* [EXTRAIT CHOISI]:
——
Est-il venu vous voir ?
Alain Hivert : « Non, parce que vous savez, ça fait
seulement deux ans que ce spectacle est monté. »
Georges Moustaki dit « Sans
émotion, on n’écrit pas », il dit aussi « Une chanson c’est exprimer
une émotion, et c’est la faire ressentir » Quand pensez-vous ?
Avez-vous la même analyse ?
Alain Hivert : « Tout à fait, et je pense que ça, il l’a
dit à une interview … dans un train, dans un TGV, car dernièrement j’étais sur
internet, et je revisitais un petit peu tout ce qui appartient à Georges
Moustaki. Toujours pareil, pour toujours s’imprégner… quand on
interprète ! Bien sûr, j’étais d’accord avec lui. J’irai
même au-delà de la chanson, des chansons de Georges Moustaki, de l’œuvre de
Georges Moustaki. La chanson, en général, actuellement, c’est une chanson de
sensation, donc, qui met en exergue le sensationnel. Mais, ça ne reste pas.
C’est éphémère. C’est plat. C’est vide. C’est décérébralisé… Alors que la
chanson, telle que Moustaki et d’autres de sa génération la concevaient, je dis
« la concevaient » dans ces années là, bien sûr, c’étaient … ça
restent des chansons d’émotion. C’est de l’émotionnel, et
c’est ce qui en fait la richesse ! Je pense d’ailleurs,
entre parenthèses, dans le monde de la chanson, actuellement tel qu’il est
construit, un de nos derniers grands poètes, j’appelle Poète, un Monsieur
capable de nous balancer des frissons d’émotion, de nous balancer du littéraire
dans ses lignes, dans ses textes, est Renaud. Après, je ne vois plus
guère de grands, de chanteurs. Certains, bien sûr
laisseront une carrière. Mais delà à laisser une œuvre ! Et je pense que Moustaki … (Il se tait) »
Est-ce une œuvre ?
« Moustaki ? (Très étonné)
Indéniablement ! Indiscutablement c’est une
œuvre. Et je pense qu’elle est, qu’elle sera d’autant plus longue, voire
éternelle dans le temps, à côté de certains de ses congénères, que Moustaki …
Ce sont des chansons universelles ! Alors, qu’est ce que
cela veut dire ? Cela veut dire, qu’elles sont intemporelles ! Et en
même temps, elles sont littéraires ; et en même temps, il y a une sorte de
philosophie qui est sous-jacente, qui vient vous glisser le long de la peau.
——
* [DONNÉES FOURNIES]:
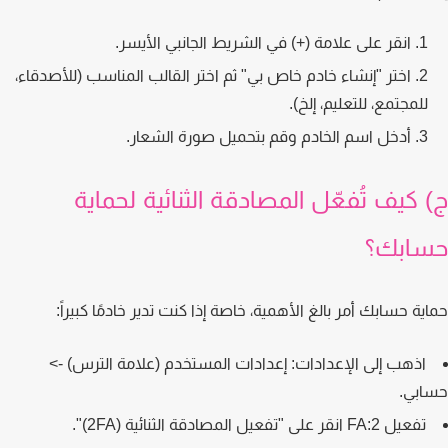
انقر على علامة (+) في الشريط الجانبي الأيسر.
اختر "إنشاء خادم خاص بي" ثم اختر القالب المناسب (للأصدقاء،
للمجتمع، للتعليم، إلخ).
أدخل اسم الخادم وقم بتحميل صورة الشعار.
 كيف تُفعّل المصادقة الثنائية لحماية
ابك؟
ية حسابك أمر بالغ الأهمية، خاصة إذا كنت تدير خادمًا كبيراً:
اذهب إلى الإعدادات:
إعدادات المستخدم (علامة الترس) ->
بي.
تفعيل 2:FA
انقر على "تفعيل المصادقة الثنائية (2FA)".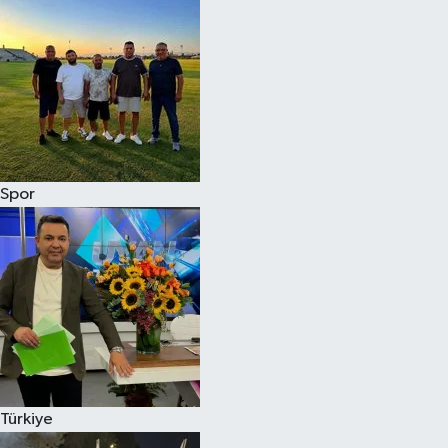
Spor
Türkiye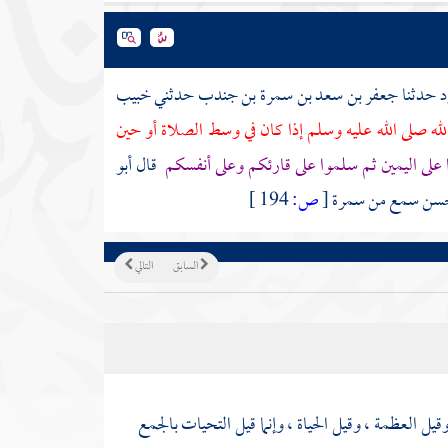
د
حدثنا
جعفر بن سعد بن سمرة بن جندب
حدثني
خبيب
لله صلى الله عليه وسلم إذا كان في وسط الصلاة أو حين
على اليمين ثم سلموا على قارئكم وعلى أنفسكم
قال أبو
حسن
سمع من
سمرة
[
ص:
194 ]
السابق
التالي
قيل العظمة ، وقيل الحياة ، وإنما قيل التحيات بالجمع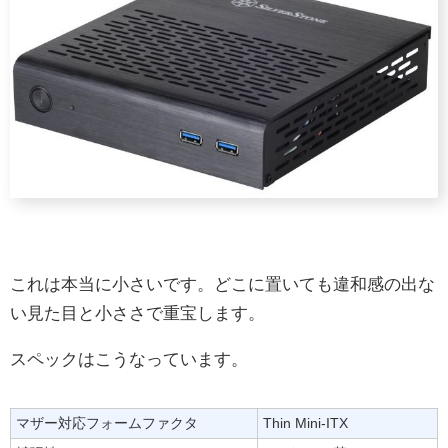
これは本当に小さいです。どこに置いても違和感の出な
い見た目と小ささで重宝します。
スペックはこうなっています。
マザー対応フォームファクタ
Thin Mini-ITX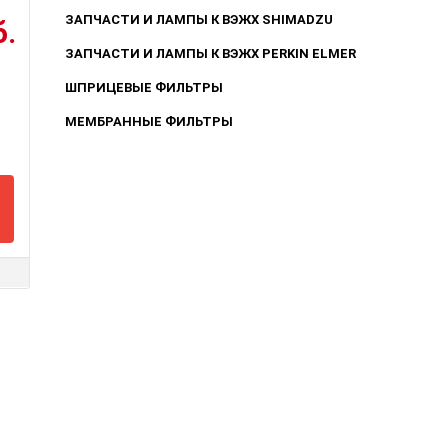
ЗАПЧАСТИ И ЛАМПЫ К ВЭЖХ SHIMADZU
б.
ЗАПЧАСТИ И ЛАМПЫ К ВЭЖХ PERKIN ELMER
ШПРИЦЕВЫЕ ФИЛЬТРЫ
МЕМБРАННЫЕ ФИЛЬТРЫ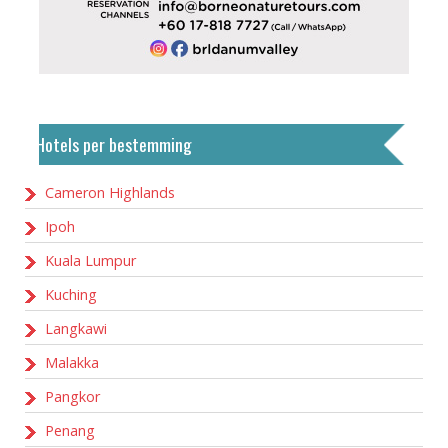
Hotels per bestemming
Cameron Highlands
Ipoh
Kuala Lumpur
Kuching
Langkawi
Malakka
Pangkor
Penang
——
* [CONSIGNE]: Reproduisez le passage de l'entretien sur Georges Moustaki qui commence par « Avez-vous la même » et se poursuit jusqu'à « ne reste pas. ».

* [CORRIGÉ]:
Avez-vous la même analyse ?
Alain Hivert : « Tout à fait, et je pense que ça, il l’a
dit à une interview … dans un train, dans un TGV, car dernièrement j’étais sur
internet, et je revisitais un petit peu tout ce qui appartient à Georges
Moustaki. Toujours pareil, pour toujours s’imprégner… quand on
interprète ! Bien sûr, j’étais d’accord avec lui. J’irai
même au-delà de la chanson, des chansons de Georges Moustaki, de l’œuvre de
Georges Moustaki. La chanson, en général, actuellement, c’est une chanson de
sensation, donc, qui met en exergue le sensationnel. Mais, ça ne reste pas.